Elevating a Snake

The importance of understanding the commandments of God cannot be overstated. The fact that we should be fastidious about doing what He wants is born out in example after example. Nevertheless, even in our sincerity, we can make more of something than God intends and that is just plain dangerous.

Peter experienced what it was like to walk on the wrong side of God when Jesus began to reveal the Master’s Plan, which included a cross; Peter respectfully disagreed. When he took Jesus aside and attempted to correct His “misconception,” Jesus rebuffed him sternly: “Get behind me Satan” (Matthew 16:23). Not what you would call a gentle correction but an indicator of how upsetting it is to God when what He has revealed is twisted into something ungodly.

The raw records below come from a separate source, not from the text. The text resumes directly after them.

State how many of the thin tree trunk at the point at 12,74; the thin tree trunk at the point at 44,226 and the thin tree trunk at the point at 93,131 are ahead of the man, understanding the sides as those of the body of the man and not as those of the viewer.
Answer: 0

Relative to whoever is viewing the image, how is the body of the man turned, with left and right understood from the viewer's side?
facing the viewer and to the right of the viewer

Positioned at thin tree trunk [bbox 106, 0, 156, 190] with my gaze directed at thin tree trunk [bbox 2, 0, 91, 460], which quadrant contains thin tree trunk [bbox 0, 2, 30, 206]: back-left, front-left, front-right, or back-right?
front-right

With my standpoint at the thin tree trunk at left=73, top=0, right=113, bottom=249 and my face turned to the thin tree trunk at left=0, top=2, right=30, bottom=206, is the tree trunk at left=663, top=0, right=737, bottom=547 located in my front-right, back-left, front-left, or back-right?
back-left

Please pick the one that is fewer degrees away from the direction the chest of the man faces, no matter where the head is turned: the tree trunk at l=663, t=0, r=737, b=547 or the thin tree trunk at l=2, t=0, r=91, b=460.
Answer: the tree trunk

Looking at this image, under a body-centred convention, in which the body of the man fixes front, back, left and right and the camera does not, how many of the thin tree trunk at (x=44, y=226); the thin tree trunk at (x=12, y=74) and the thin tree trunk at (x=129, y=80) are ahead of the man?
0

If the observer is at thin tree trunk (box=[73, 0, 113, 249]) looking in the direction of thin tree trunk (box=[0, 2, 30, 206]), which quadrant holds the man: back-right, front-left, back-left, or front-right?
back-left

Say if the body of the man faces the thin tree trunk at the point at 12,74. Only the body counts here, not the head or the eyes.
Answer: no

It is not a new thing to see people’s exuberance outrun their obedience, like that odd reference that comes up at the beginning of King Hezekiah’s reign. His first order of business was getting back to God, which cannot be done with divided religious loyalties. So, along with all the false idols, “He removed the high places and broke the sacred pillars, cut down the wooden image and broke in pieces the bronze serpent that Moses had made; for until those days the children of Israel burned incense to it, and called it Nehushtan” (2 Kings 18:4, emp. JDS). Really? The bronze serpent, which the snake-bit, rebellious Israelites had to look upon in order not to die (Numbers 21:4-9)? It was not only still around but had been turned into an object of worship. All those years and a lot if ignoring God had turned an image He had created for a particular purpose into an idol.

Turning what God requires into more than God intended has no Divine authority. More, less or different concerning God’s directives is certain spiritual death. As Hezekiah attempted to turn people back to God, he did two things that will solve any false way or worship, even today. (1) He trusted God (2 Kings 18:5). God knows all things. He is always clear and concise. He never asks what we are not able to give. There is no excuse for adding to, taking away or changing what God has revealed. (2) He obeyed God’s commandments and he did not depart from them (2 Kings 18:6). Where God has spoken, His is the final word, no ifs, ands or buts; and no excuses.

Because King Hezekiah followed God so meticulously, “The Lord was with him; he prospered wherever he went” (2 Kings 18:7). Our abundant life begins and ends with understanding the commitment we must have to God and His commandments. Any revision of His revelation is elevating a snake.